EXCERPTED TEXT
══════════
# is there a babysitting service for JVC



## deeps_10 (Mar 21, 2014)

Hi, 

We are potentially looking at a place in JVC. We don't have live in maid. Does anyone know to process of finding baby sitter. I am wary of JVC not having the greatest of links. Is there a maid / baby sitting service the provides for this area? 

Thanks


----------



## Mans4 (Apr 4, 2014)

Contact Molly maid , i guess they have service in JVC


----------



## deeps_10 (Mar 21, 2014)

Thanks but looking on their website that's a cleaning service we are looking to babysitting service


----------



## Stevesolar (Dec 21, 2012)

deeps_10 said:


> Thanks but looking on their website that's a cleaning service we are looking to babysitting service


Hi,
As far as I know - there is no official babysitting service in Dubai.
Most people either let their maid babysit or use friends teenage daughters.
Hourly rate maid agencies would not be ideal at providing babysitters!
Cheers
Steve


----------



## Ogri750 (Feb 14, 2008)

I have a daughter that does baby-sitting, plus we are in JVC


----------



## Stevesolar (Dec 21, 2012)

Ogri750 said:


> I have a daughter that does baby-sitting, plus we are in JVC


Result!


----------
══════════
ENTRIES
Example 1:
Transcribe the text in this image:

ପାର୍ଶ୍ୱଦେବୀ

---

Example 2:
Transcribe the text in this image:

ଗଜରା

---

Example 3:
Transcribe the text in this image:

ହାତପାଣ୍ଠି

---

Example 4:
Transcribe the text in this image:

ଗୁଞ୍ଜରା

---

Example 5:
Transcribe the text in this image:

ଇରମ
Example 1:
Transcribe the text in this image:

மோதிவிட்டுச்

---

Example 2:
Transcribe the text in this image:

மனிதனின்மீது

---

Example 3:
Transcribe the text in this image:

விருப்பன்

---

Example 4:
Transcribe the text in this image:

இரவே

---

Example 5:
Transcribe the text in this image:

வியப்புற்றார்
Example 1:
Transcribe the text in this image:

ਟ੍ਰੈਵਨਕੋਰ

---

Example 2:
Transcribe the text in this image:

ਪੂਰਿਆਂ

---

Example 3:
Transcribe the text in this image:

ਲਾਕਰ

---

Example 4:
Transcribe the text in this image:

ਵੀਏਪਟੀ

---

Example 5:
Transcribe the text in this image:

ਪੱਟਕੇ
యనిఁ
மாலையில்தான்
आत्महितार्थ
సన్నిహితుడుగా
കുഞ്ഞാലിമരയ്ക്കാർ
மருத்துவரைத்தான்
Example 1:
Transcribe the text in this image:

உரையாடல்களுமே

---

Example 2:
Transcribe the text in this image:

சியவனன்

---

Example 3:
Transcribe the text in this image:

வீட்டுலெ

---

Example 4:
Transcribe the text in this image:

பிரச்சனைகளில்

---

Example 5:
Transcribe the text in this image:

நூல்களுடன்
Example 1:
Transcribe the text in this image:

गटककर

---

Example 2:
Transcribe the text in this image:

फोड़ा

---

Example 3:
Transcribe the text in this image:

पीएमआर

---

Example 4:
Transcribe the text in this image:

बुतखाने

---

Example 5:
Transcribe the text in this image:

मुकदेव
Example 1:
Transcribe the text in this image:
══════════
WORK REQUIRED
Answer these about the babysitting thread:
1. Which company does Mans4 suggest contacting?
2. According to Stevesolar, what do most people do for babysitting?
3. Which poster has a daughter who does babysitting?

RESPONSE
1. Molly maid
2. Most people either let their maid babysit or use the teenage daughters of friends.
3. Ogri750